Relación con Copy Fail
Antes de Dirty Frag se hizo pública otra vulnerabilidad parecida llamada Copy Fail, identificada como CVE-2026-31431. Fue divulgada el 29 de abril de 2026.

Copy Fail también permite que alguien con acceso limitado a un sistema Linux pueda conseguir permisos de administrador. En este caso, el fallo está en una parte del kernel relacionada con funciones criptográficas.

El origen del problema fue una mejora de rendimiento introducida en 2017. La idea era evitar copias innecesarias de datos para que el sistema fuera más rápido. Pero esa mejora podía hacer que el kernel modificara zonas de memoria que no deberían ser modificables.

Qué tienen en común
Copy Fail y Dirty Frag pertenecen a la misma familia de problemas.
En ambos casos, el kernel intenta ser más eficiente evitando copiar datos de un sitio a otro. El problema es que, al hacerlo, puede acabar modificando zonas compartidas o protegidas de la memoria.

Esto es especialmente grave porque puede permitir alterar archivos importantes del sistema o binarios especiales que se ejecutan con más privilegios. 

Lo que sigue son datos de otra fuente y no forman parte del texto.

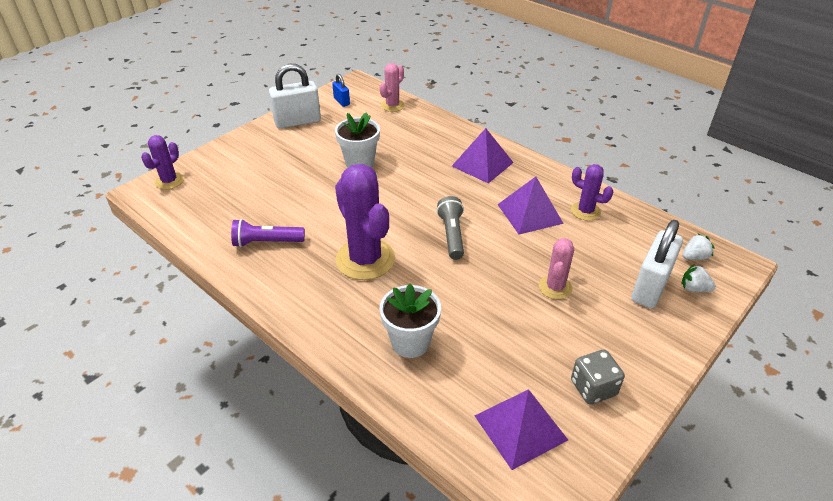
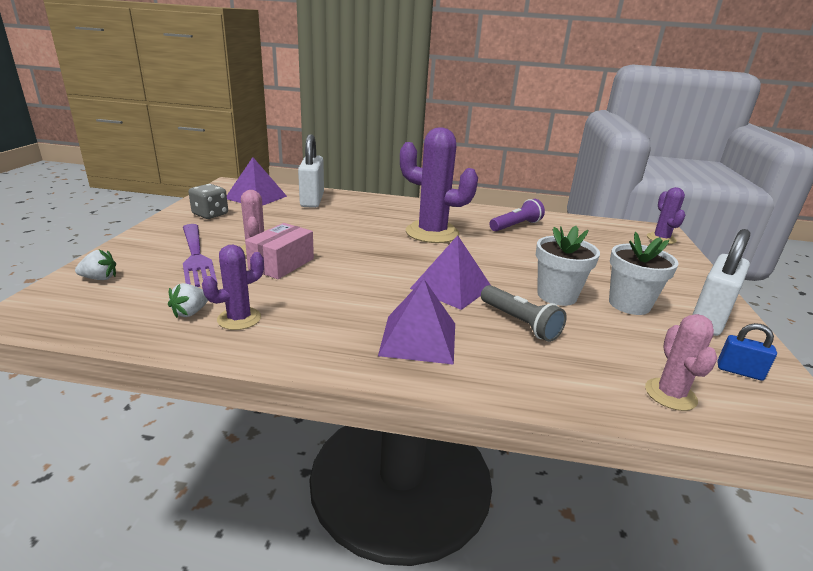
camera: 145 degrees right, 15 degrees down
(410, 342) = (350, 209): white flower pot -> white flower pot (629, 304)
(452, 235) = (380, 261): grey flashlight -> grey flashlight (520, 323)
(529, 213) = (312, 298): purple pyramid -> purple pyramid (451, 287)
(538, 259) = (282, 264): none -> pink box
(585, 211) = (239, 319): purple cactus -> purple cactus turned 45 degrees counterclockwise
(612, 294) = (196, 257): none -> purple fork
(650, 287) = (154, 269): white padlock -> white padlock (312, 200)
(694, 257) = (85, 306): white strawberry -> white strawberry (190, 312)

Si se aprovecha correctamente, el atacante puede acabar ejecutando código como root.

Punto importante
Haber aplicado una mitigación contra Copy Fail no significa que el sistema esté protegido contra Dirty Frag.
Son vulnerabilidades relacionadas, pero no son la misma. Por eso, un sistema que ya haya sido protegido frente a Copy Fail puede seguir siendo vulnerable a Dirty Frag.

Gravedad del problema
Dirty Frag no es una vulnerabilidad remota directa. Es decir, no basta con que el equipo esté conectado a Internet para que alguien pueda explotarla sin más.
Aun así, sigue siendo grave. Si un atacante ya ha conseguido entrar en el sistema con pocos permisos, esta vulnerabilidad puede servirle para convertirse en administrador y tomar el control completo del equipo.

Se recomienda:
1.    Identificar todos los sistemas Linux que puedan estar en riesgo, especialmente servidores con usuarios locales, acceso SSH, entornos CI/CD, contenedores, Kubernetes, hosting compartido o cargas de trabajo de terceros.
2.    Aplicar los parches del kernel publicados por cada proveedor y reiniciar los sistemas cuando sea necesario.
3.    Mientras no haya parche disponible, bloquear los módulos esp4, esp6 y rxrpc si no se utilizan.
4.    No asumir que una mitigación aplicada contra Copy Fail protege también contra Dirty Frag.
5.    Revisar la integridad de archivos sensibles y binarios con permisos especiales si existe sospecha de explotación.
6.    Priorizar los sistemas donde un atacante pueda ejecutar código local, aunque sea con permisos limitados.